Sunday, April 25, 2010

thuds and screams in Wapping

So, that election. I should be out delivering leaflets; but my leaflets haven't turned up. Such is life in the sinister Lib-Dem election machine.

More interestingly, it's been a week of truth. We kicked off with David Yelland's and Michael Wolff's pieces about the likely panic in the Murdoch world about the Lib Dem surge and, more broadly, the possibility of their pet candidate, complete with Andy Coulson as personal representative, failing to win. That was interesting, but you could have been forgiven for a certain scepticism.

Then, however, the Murdoch world decided to throw a live demonstration (in more ways than one, thinking about their visit to the Indy). Kicking off, the Tories announced "a new Get Clegg strategy". Rather, it might have been truer to say that they "announced" it; at the time, the news reporting was merely that it had been announced. What was really meant by this became obvious on the morning of the second debate, with the synchronised wave of abuse from the right-wing press.

By lunchtime on the next day, however, they had been called on the issue, by name:
"George Osborne needs to come clean as to whether he himself was personally responsible for this negative media smear campaign, which is now backfiring spectacularly with voters."....

Osborne met some political editors on Monday and discussed the party's response to the Lib Dem surge.

In one paper, a strategist was reported as expressing the hope that the media would do the Tory party's dirty work. There is no evidence that Osborne made this remark or that Conservative headquarters fed any story to any paper.


The direct quote is from the Liberal election coordinator, Danny Alexander; the rest is the Guardian's. You have to love the impressively yellow bit about "there is no evidence that Conservative HQ..." after the direct statement that, yes, Gideon personally made the rounds and handed out the talking points.

Because, of course, the Lib Dem surge has at least achieved one thing - it's provided an opportunity to observe the media-political complex working in real time. We can't tell what transpired between Osborne and the pet editors, but we do know that an unexpected third-party surge happened at the beginning of the week, the Tories promised smears, and that certain newspapers all delivered them on the due day.
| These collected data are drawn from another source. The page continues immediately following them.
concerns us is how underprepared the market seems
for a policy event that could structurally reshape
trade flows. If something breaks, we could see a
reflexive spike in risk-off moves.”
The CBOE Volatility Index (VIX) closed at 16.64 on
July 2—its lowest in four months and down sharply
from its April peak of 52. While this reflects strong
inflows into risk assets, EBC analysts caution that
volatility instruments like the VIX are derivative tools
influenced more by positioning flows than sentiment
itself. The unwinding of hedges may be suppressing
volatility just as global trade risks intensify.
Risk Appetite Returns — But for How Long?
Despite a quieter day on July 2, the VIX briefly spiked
Input-output analysis.

At least we now know, for a fact, that there are newspapers in the UK that accept direct orders from politicians, and we also know which ones. Not that the list is a surprise. It's also interesting that the Murdochs still think the Times has to observe slightly different standards; it sat out the story. Clearly, self-delusion does actually act as a real check on some people's behaviour. The Times kids itself it's still a newspaper, and therefore is somewhat more like one.

Another thing; since Osborne got caught, the Tories have adjusted the fire somewhat. Ken Clarke told the Telegraph that they might consider going into coalition with the Liberals; the Observer, in its Obscurer mode, headlined the same thing over an interview with David Cameron, in which he didn't really say that - but presumably his PR team must have accepted it. The whole thing has had a strangely communist feel; a Power Struggle in the Inner Party, which the people follow through odd snippets of certainly misleading news-like data.

The good news: ignorance is no longer excusable. The even better news is: there's an app for that, or rather a Greasemonkey script.

You bet. (More here, and here, among others.

In an environment characterised by uncertainty, the best predictions are often the ones based on humour and caricature; they get past the shared illusions and get right to the irrational core.

1 comment:

ejh said...

there are newspapers in the UK that accept direct orders from politicians, and we also know which ones

Though we still don't know which politicans accept direct orders from newspapers, albeit Yelland seems to have some well-informed opinions on the subject.